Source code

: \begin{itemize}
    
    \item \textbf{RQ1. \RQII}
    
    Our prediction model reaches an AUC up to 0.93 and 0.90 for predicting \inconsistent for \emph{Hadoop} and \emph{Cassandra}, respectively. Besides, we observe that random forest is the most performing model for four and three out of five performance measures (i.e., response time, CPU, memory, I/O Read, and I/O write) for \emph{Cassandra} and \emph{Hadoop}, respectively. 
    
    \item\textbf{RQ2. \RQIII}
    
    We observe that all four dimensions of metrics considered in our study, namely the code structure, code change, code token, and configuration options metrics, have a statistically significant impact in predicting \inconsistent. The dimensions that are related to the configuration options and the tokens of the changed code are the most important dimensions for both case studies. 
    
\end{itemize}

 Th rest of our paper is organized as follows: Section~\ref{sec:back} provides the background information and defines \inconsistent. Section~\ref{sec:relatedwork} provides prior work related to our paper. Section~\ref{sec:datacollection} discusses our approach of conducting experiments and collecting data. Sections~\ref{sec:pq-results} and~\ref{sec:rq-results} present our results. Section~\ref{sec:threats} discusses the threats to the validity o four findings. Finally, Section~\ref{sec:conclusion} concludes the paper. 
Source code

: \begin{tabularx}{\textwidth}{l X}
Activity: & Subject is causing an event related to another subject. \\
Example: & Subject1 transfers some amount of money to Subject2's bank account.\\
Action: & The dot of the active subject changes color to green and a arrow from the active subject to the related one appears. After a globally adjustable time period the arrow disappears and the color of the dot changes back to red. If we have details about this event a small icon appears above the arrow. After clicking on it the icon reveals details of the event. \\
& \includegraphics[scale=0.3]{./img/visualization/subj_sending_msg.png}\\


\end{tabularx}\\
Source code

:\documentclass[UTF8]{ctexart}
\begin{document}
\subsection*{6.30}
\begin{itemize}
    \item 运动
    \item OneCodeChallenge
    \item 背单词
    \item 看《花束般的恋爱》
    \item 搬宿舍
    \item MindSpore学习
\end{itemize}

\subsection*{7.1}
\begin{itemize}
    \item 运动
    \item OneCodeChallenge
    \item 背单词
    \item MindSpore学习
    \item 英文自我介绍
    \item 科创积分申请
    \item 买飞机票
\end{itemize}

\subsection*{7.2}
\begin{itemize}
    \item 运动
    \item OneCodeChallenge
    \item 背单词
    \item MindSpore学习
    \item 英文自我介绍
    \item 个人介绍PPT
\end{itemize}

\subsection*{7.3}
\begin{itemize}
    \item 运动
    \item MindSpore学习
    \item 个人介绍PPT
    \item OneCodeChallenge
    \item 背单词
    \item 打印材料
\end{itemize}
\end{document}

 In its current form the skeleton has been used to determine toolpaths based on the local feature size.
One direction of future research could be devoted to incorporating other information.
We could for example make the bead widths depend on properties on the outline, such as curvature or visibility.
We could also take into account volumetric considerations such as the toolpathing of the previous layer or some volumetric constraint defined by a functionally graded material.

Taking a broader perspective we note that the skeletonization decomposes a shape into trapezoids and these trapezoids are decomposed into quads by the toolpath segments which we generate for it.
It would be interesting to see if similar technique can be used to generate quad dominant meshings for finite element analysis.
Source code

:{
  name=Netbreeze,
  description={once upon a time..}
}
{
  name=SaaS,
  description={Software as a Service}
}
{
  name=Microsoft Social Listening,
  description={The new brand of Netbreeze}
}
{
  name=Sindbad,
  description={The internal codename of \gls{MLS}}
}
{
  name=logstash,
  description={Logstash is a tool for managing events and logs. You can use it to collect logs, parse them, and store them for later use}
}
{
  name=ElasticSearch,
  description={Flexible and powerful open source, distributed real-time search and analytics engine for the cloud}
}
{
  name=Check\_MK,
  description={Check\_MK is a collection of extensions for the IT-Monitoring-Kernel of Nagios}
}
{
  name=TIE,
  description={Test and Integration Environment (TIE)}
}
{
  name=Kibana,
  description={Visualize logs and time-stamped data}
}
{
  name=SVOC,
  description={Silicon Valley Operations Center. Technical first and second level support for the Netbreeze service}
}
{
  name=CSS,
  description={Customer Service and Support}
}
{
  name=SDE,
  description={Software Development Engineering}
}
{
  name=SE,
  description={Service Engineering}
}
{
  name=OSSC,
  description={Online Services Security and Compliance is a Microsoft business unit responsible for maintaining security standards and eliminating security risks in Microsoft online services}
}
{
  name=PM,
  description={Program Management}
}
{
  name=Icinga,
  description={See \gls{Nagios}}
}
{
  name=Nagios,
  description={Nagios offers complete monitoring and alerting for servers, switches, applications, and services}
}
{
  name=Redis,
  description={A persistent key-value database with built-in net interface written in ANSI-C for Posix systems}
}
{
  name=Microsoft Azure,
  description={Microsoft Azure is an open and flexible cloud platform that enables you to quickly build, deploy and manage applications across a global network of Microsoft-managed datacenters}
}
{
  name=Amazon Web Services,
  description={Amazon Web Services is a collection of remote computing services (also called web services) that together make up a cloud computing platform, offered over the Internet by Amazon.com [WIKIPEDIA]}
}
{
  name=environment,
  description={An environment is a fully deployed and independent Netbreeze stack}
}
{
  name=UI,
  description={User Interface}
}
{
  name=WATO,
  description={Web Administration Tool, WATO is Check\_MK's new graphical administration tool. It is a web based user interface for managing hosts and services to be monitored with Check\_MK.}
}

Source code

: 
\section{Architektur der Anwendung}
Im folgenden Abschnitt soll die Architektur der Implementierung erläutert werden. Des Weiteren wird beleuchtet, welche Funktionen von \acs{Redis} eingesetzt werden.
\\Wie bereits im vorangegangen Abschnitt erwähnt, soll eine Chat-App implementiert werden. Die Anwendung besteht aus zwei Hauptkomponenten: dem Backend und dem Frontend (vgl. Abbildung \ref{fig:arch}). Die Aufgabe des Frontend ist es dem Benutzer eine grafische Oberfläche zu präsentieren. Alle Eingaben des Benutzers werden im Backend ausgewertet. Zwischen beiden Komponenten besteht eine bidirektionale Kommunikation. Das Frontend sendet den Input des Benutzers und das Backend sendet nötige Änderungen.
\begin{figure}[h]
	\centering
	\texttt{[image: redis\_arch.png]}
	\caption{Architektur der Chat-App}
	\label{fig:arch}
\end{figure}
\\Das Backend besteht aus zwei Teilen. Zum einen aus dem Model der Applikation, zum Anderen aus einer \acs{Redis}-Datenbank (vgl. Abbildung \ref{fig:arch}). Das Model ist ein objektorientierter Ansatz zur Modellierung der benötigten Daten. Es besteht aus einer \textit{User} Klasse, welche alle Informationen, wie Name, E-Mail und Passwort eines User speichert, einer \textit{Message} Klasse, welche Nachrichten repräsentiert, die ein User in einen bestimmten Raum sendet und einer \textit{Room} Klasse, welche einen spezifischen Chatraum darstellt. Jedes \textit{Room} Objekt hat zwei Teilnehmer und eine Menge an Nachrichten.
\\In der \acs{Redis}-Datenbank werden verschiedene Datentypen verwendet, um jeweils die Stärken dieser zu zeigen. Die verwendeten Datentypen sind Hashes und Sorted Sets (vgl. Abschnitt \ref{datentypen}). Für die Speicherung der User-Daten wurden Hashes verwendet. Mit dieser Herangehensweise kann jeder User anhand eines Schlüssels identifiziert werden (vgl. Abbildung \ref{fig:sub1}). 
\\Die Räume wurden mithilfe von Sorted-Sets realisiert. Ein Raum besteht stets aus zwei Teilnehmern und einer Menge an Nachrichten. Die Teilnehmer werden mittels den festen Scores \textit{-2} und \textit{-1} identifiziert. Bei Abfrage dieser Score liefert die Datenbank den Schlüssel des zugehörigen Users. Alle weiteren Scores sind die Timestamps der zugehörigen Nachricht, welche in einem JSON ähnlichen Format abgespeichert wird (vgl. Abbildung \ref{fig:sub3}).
═══
> [WORK INSTRUCTIONS]: Every line of the data is to be retyped without alteration.

> [RESPONSE BOX]:
Source code

: \begin{itemize}
    
    \item \textbf{RQ1. \RQII}
    
    Our prediction model reaches an AUC up to 0.93 and 0.90 for predicting \inconsistent for \emph{Hadoop} and \emph{Cassandra}, respectively. Besides, we observe that random forest is the most performing model for four and three out of five performance measures (i.e., response time, CPU, memory, I/O Read, and I/O write) for \emph{Cassandra} and \emph{Hadoop}, respectively. 
    
    \item\textbf{RQ2. \RQIII}
    
    We observe that all four dimensions of metrics considered in our study, namely the code structure, code change, code token, and configuration options metrics, have a statistically significant impact in predicting \inconsistent. The dimensions that are related to the configuration options and the tokens of the changed code are the most important dimensions for both case studies. 
    
\end{itemize}

 Th rest of our paper is organized as follows: Section~\ref{sec:back} provides the background information and defines \inconsistent. Section~\ref{sec:relatedwork} provides prior work related to our paper. Section~\ref{sec:datacollection} discusses our approach of conducting experiments and collecting data. Sections~\ref{sec:pq-results} and~\ref{sec:rq-results} present our results. Section~\ref{sec:threats} discusses the threats to the validity o four findings. Finally, Section~\ref{sec:conclusion} concludes the paper. 
Source code

: \begin{tabularx}{\textwidth}{l X}
Activity: & Subject is causing an event related to another subject. \\
Example: & Subject1 transfers some amount of money to Subject2's bank account.\\
Action: & The dot of the active subject changes color to green and a arrow from the active subject to the related one appears. After a globally adjustable time period the arrow disappears and the color of the dot changes back to red. If we have details about this event a small icon appears above the arrow. After clicking on it the icon reveals details of the event. \\
& \includegraphics[scale=0.3]{./img/visualization/subj_sending_msg.png}\\


\end{tabularx}\\
Source code

:\documentclass[UTF8]{ctexart}
\begin{document}
\subsection*{6.30}
\begin{itemize}
    \item 运动
    \item OneCodeChallenge
    \item 背单词
    \item 看《花束般的恋爱》
    \item 搬宿舍
    \item MindSpore学习
\end{itemize}

\subsection*{7.1}
\begin{itemize}
    \item 运动
    \item OneCodeChallenge
    \item 背单词
    \item MindSpore学习
    \item 英文自我介绍
    \item 科创积分申请
    \item 买飞机票
\end{itemize}

\subsection*{7.2}
\begin{itemize}
    \item 运动
    \item OneCodeChallenge
    \item 背单词
    \item MindSpore学习
    \item 英文自我介绍
    \item 个人介绍PPT
\end{itemize}

\subsection*{7.3}
\begin{itemize}
    \item 运动
    \item MindSpore学习
    \item 个人介绍PPT
    \item OneCodeChallenge
    \item 背单词
    \item 打印材料
\end{itemize}
\end{document}

 In its current form the skeleton has been used to determine toolpaths based on the local feature size.
One direction of future research could be devoted to incorporating other information.
We could for example make the bead widths depend on properties on the outline, such as curvature or visibility.
We could also take into account volumetric considerations such as the toolpathing of the previous layer or some volumetric constraint defined by a functionally graded material.

Taking a broader perspective we note that the skeletonization decomposes a shape into trapezoids and these trapezoids are decomposed into quads by the toolpath segments which we generate for it.
It would be interesting to see if similar technique can be used to generate quad dominant meshings for finite element analysis.
Source code

:{
  name=Netbreeze,
  description={once upon a time..}
}
{
  name=SaaS,
  description={Software as a Service}
}
{
  name=Microsoft Social Listening,
  description={The new brand of Netbreeze}
}
{
  name=Sindbad,
  description={The internal codename of \gls{MLS}}
}
{
  name=logstash,
  description={Logstash is a tool for managing events and logs. You can use it to collect logs, parse them, and store them for later use}
}
{
  name=ElasticSearch,
  description={Flexible and powerful open source, distributed real-time search and analytics engine for the cloud}
}
{
  name=Check\_MK,
  description={Check\_MK is a collection of extensions for the IT-Monitoring-Kernel of Nagios}
}
{
  name=TIE,
  description={Test and Integration Environment (TIE)}
}
{
  name=Kibana,
  description={Visualize logs and time-stamped data}
}
{
  name=SVOC,
  description={Silicon Valley Operations Center. Technical first and second level support for the Netbreeze service}
}
{
  name=CSS,
  description={Customer Service and Support}
}
{
  name=SDE,
  description={Software Development Engineering}
}
{
  name=SE,
  description={Service Engineering}
}
{
  name=OSSC,
  description={Online Services Security and Compliance is a Microsoft business unit responsible for maintaining security standards and eliminating security risks in Microsoft online services}
}
{
  name=PM,
  description={Program Management}
}
{
  name=Icinga,
  description={See \gls{Nagios}}
}
{
  name=Nagios,
  description={Nagios offers complete monitoring and alerting for servers, switches, applications, and services}
}
{
  name=Redis,
  description={A persistent key-value database with built-in net interface written in ANSI-C for Posix systems}
}
{
  name=Microsoft Azure,
  description={Microsoft Azure is an open and flexible cloud platform that enables you to quickly build, deploy and manage applications across a global network of Microsoft-managed datacenters}
}
{
  name=Amazon Web Services,
  description={Amazon Web Services is a collection of remote computing services (also called web services) that together make up a cloud computing platform, offered over the Internet by Amazon.com [WIKIPEDIA]}
}
{
  name=environment,
  description={An environment is a fully deployed and independent Netbreeze stack}
}
{
  name=UI,
  description={User Interface}
}
{
  name=WATO,
  description={Web Administration Tool, WATO is Check\_MK's new graphical administration tool. It is a web based user interface for managing hosts and services to be monitored with Check\_MK.}
}

Source code

: 
\section{Architektur der Anwendung}
Im folgenden Abschnitt soll die Architektur der Implementierung erläutert werden. Des Weiteren wird beleuchtet, welche Funktionen von \acs{Redis} eingesetzt werden.
\\Wie bereits im vorangegangen Abschnitt erwähnt, soll eine Chat-App implementiert werden. Die Anwendung besteht aus zwei Hauptkomponenten: dem Backend und dem Frontend (vgl. Abbildung \ref{fig:arch}). Die Aufgabe des Frontend ist es dem Benutzer eine grafische Oberfläche zu präsentieren. Alle Eingaben des Benutzers werden im Backend ausgewertet. Zwischen beiden Komponenten besteht eine bidirektionale Kommunikation. Das Frontend sendet den Input des Benutzers und das Backend sendet nötige Änderungen.
\begin{figure}[h]
	\centering
	\texttt{[image: redis\_arch.png]}
	\caption{Architektur der Chat-App}
	\label{fig:arch}
\end{figure}
\\Das Backend besteht aus zwei Teilen. Zum einen aus dem Model der Applikation, zum Anderen aus einer \acs{Redis}-Datenbank (vgl. Abbildung \ref{fig:arch}). Das Model ist ein objektorientierter Ansatz zur Modellierung der benötigten Daten. Es besteht aus einer \textit{User} Klasse, welche alle Informationen, wie Name, E-Mail und Passwort eines User speichert, einer \textit{Message} Klasse, welche Nachrichten repräsentiert, die ein User in einen bestimmten Raum sendet und einer \textit{Room} Klasse, welche einen spezifischen Chatraum darstellt. Jedes \textit{Room} Objekt hat zwei Teilnehmer und eine Menge an Nachrichten.
\\In der \acs{Redis}-Datenbank werden verschiedene Datentypen verwendet, um jeweils die Stärken dieser zu zeigen. Die verwendeten Datentypen sind Hashes und Sorted Sets (vgl. Abschnitt \ref{datentypen}). Für die Speicherung der User-Daten wurden Hashes verwendet. Mit dieser Herangehensweise kann jeder User anhand eines Schlüssels identifiziert werden (vgl. Abbildung \ref{fig:sub1}). 
\\Die Räume wurden mithilfe von Sorted-Sets realisiert. Ein Raum besteht stets aus zwei Teilnehmern und einer Menge an Nachrichten. Die Teilnehmer werden mittels den festen Scores \textit{-2} und \textit{-1} identifiziert. Bei Abfrage dieser Score liefert die Datenbank den Schlüssel des zugehörigen Users. Alle weiteren Scores sind die Timestamps der zugehörigen Nachricht, welche in einem JSON ähnlichen Format abgespeichert wird (vgl. Abbildung \ref{fig:sub3}).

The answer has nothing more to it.